Following this, there grew a lot of distance between us. I tried to close it by doing what I could, even apologizing for my comment about her only being "too busy" to hang out with me, but having enough time for everyone else, despite it not being wrong in any way. She accepted the apology, but stayed distant for over a month, rarely responding to attempts at conversation, and even rarer, texting me first for any reason at all (but if they text me first, it was because they needed to vent).

2 days ago, they text me at night to vent about something, but they weren't really venting about anything major and I had since lost interest in texting them given I had been more or less ghosted for a month straight.

Yesterday, late in the morning, they text me again, this time with an extensive apology for having distanced themselves from me for the past month, saying they had a "rude awakening" about how they've treated me. I didn't know why they were doing it, but the way they were acting definitely felt different than the previous night, and it almost sounded completely genuine and not a ploy to just vent to me again (They had a lot of other friend problems recently cause some close friends were being rude and it caused some falling out, which I had been supporting despite them ignoring me outside of the venting).

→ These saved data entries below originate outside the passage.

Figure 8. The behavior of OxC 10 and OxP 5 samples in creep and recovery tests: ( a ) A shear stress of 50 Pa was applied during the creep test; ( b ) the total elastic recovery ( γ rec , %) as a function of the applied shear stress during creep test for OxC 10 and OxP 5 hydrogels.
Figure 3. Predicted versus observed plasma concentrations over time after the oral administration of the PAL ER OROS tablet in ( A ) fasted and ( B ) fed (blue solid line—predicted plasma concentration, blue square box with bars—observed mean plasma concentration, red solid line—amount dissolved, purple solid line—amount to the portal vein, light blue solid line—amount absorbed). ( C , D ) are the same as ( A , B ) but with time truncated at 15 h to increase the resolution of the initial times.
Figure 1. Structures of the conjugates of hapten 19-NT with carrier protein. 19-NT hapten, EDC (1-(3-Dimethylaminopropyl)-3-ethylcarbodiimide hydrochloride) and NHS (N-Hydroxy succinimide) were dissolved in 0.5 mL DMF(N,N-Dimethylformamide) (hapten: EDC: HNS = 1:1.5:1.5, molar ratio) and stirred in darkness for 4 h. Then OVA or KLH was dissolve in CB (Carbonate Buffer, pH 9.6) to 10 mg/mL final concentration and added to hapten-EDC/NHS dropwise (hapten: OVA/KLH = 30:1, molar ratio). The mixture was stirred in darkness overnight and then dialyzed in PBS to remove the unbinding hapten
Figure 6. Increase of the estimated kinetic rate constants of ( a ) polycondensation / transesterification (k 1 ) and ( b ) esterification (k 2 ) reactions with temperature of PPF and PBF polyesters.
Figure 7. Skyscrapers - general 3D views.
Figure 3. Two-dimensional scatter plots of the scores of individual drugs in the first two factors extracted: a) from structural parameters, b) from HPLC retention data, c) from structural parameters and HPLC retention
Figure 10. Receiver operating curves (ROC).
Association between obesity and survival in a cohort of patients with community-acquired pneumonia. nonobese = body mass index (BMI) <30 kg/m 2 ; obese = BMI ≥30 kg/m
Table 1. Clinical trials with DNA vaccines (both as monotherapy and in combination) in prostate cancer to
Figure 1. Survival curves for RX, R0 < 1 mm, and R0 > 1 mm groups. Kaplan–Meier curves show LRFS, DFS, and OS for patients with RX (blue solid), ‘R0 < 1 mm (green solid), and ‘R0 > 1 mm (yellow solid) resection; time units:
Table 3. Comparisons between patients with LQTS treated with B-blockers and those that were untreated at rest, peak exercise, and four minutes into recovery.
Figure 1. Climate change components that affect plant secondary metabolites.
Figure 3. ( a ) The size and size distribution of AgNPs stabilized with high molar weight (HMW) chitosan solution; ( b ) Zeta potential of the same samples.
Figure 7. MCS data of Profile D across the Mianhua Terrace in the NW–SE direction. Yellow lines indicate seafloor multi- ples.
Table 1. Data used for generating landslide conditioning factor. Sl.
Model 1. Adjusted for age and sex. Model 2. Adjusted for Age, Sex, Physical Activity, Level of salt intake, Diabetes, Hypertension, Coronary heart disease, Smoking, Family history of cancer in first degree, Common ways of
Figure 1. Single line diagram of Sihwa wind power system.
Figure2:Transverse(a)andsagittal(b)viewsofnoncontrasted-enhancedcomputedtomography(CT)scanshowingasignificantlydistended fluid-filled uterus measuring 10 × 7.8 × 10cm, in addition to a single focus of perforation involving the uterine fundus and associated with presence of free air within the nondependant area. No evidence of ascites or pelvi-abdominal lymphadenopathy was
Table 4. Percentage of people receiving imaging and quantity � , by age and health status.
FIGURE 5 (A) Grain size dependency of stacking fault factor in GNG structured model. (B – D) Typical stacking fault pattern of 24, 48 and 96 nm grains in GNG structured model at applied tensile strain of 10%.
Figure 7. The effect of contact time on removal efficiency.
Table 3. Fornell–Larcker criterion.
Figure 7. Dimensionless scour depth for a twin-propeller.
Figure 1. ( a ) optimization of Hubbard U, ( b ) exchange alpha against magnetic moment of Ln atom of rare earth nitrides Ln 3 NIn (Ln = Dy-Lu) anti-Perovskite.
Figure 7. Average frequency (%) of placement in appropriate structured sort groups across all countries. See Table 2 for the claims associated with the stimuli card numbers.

I forgave them and all that, to which we started texting normally again until about 3 pm which is when they told me their grandparent had been in a car accident. The way they said it made it sound as if it had JUST HAPPEND, or they had JUST FOUND OUT. I felt bad, ignoring the convenient coincidence, and did my best to support them about it, even though I'm not experience in supporting people dealing with things like this. Today they text me more about the crash and have been venting their feelings about it.

Then they sent me a picture of crash that they've gotten from somewhere, and while it's not the best picture, I can tell the street it happened on and have a slight orientation to where it exactly is. Yesterday morning, the sky was really dull, almost a foggy blue dull outside of the sun rising in the east causing some variation. That sky matches the sky in the picture. Which at first I figured that maybe I had it wrong or that it was actually sunsetting and just a bad section of the sky, but they told me about the crash mid day, so if it had happened then, it would've been bright and sunny like it was noon.

So that suggests that their grandparent got in a crash, early-mid morning, they text me around 10-11 am with an apology, and then tell me about the crash at 3 pm, to which they starting dumping vent stuff onto me.

Don't get me wrong, I care about them, and I actually don't mind them using me to vent if they need to. But to seriously not just straight up tell me their grand parent got in a crash, and let me know immediately what was going on, and then make it sound like it happened later so they could use me to vent, pisses me off.

Like I don't care if they use me as a friend, but like why can't they just have the guts to do it straight up, why do they need to plot out a plan like this. And I don't want to call them out on this now because their grand parent is not in the best condition and I don't want to add extra stress to them.

Fuck me. I'm just annoyed as hell. congrats if anyone actually read this.

2 Name: ハテナ : 2021-08-10 14:12 ID:D7h21R2y [Del]

Tbh if I were you, after they stopped venting things on me and distance us again, I would just stop the friendship. I think that it's one of those times when you need to let your friend go. I had a similar problem where I was away for over a year or so and couldn't physically see my best friend. But we texted a lot. Then one day we stopped texting each other. And I don't think that we're 'best friends' anymore. I mean I don't have the right to tell you what to do but this was just from my experience. I dunno if you were looking for advice but if you were, i hope this helps

3 Name: 3rd : 2021-08-10 14:24 ID:nchbrn53 [Del]

>>2 thanks for sharing your opinion. I actually feel I might be slightly disregarding the legitimacy of their "rude awakening" from the crash. Because of this, I've decided from further thought, to wait and see if there is any developments that happen outside the venting especially when their grand parent gets better. If they stop messaging me following this then I will probably take your advice.